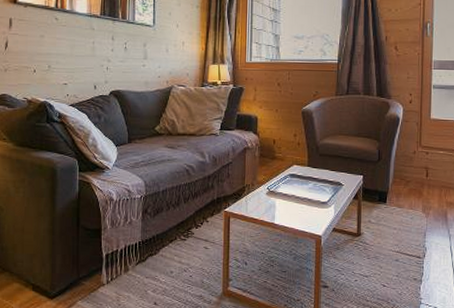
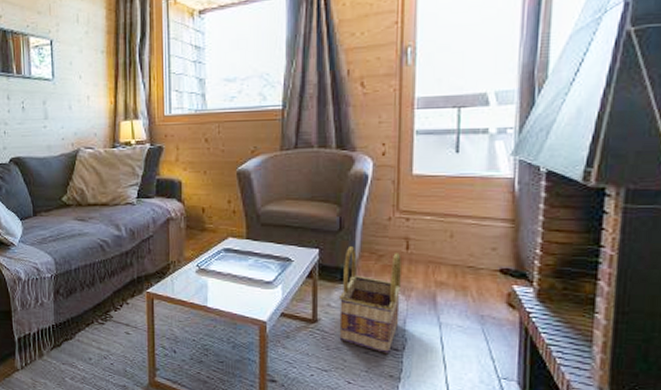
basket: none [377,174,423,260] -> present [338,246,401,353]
* * *
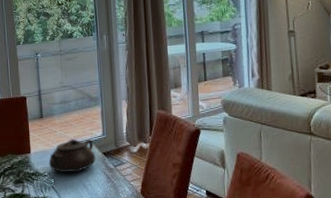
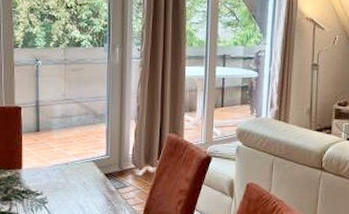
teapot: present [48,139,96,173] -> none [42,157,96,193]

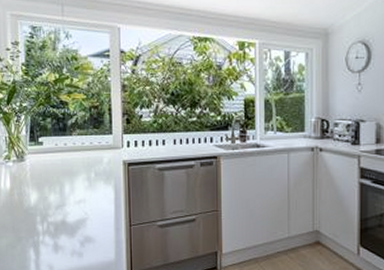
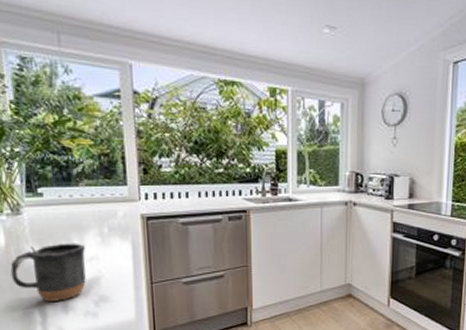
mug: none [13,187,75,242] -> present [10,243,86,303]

- **WHAT IS NEEDED**: From the listing above, restate verbatim the lines running from the one with "teapot: present [48,139,96,173]" through the one with "mug: none [13,187,75,242]", inclusive, but not the pictures.

- **OUTPUT BELOW**:
teapot: present [48,139,96,173] -> none [42,157,96,193]

mug: none [13,187,75,242] -> present [10,243,86,303]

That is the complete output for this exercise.